══ Excerpted records
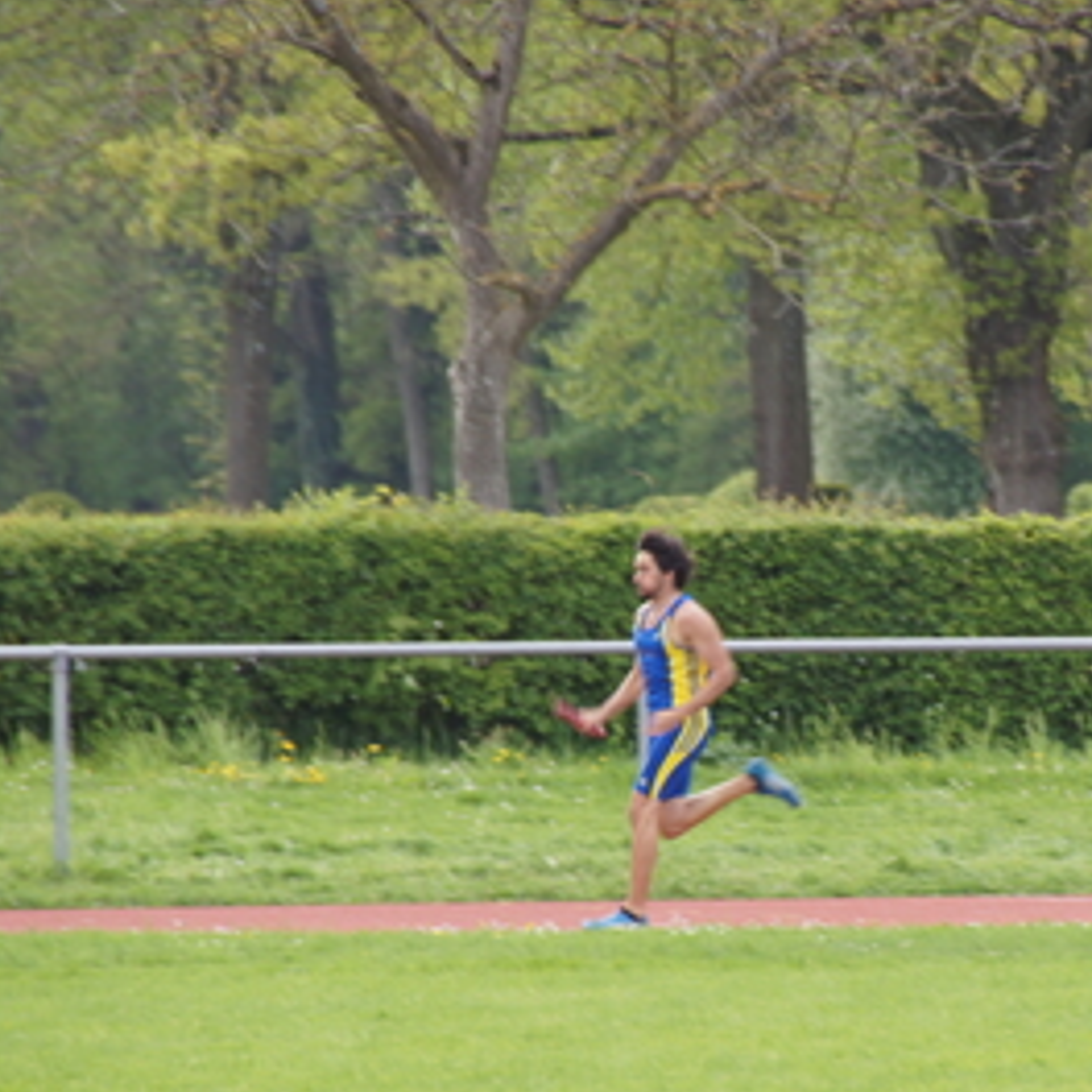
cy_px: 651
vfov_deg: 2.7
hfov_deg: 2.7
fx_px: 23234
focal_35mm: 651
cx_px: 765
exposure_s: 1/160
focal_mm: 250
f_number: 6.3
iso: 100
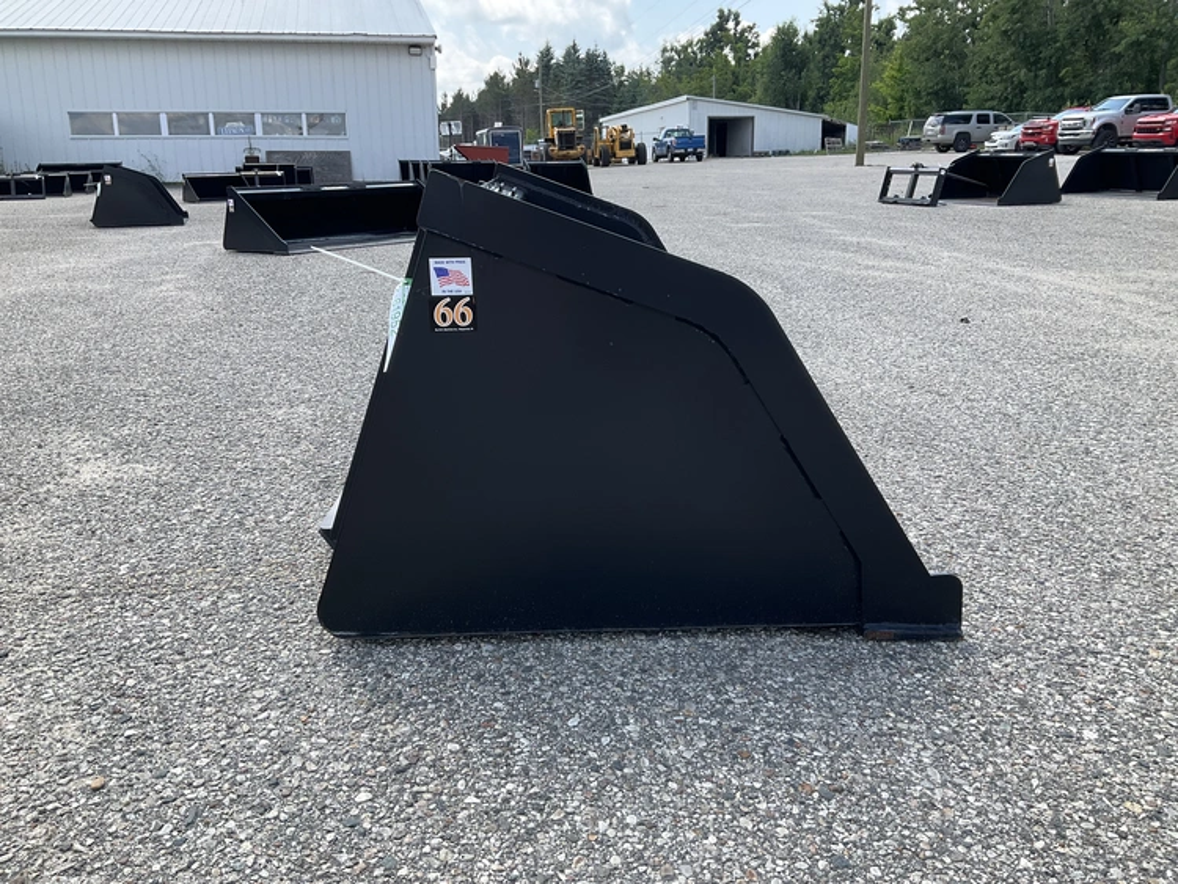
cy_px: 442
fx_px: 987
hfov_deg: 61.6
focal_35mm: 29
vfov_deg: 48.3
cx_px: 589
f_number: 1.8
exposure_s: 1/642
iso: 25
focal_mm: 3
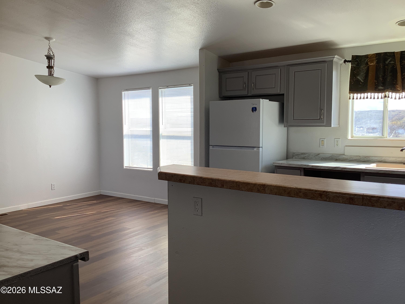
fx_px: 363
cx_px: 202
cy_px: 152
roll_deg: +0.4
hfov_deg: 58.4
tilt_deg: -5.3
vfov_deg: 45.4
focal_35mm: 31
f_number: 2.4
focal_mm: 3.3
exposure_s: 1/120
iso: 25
════
══ Excerpted records
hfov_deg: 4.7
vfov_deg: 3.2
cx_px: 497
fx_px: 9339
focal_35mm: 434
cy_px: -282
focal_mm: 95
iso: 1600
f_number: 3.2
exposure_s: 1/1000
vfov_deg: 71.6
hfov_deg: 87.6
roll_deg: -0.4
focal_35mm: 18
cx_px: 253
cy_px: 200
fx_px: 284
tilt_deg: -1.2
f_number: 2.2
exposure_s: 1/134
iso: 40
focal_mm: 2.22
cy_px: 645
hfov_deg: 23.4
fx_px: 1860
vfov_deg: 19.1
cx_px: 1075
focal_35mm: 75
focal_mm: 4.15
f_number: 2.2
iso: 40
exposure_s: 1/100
════
__To-do item__: Copy nothing but the lines above from the one with "focal_mm: 250" to the one with "tilt_deg: -5.3", inclusive, word for word. Leave every picture out.

__Solved problem__:
focal_mm: 250
f_number: 6.3
iso: 100
cy_px: 442
fx_px: 987
hfov_deg: 61.6
focal_35mm: 29
vfov_deg: 48.3
cx_px: 589
f_number: 1.8
exposure_s: 1/642
iso: 25
focal_mm: 3
fx_px: 363
cx_px: 202
cy_px: 152
roll_deg: +0.4
hfov_deg: 58.4
tilt_deg: -5.3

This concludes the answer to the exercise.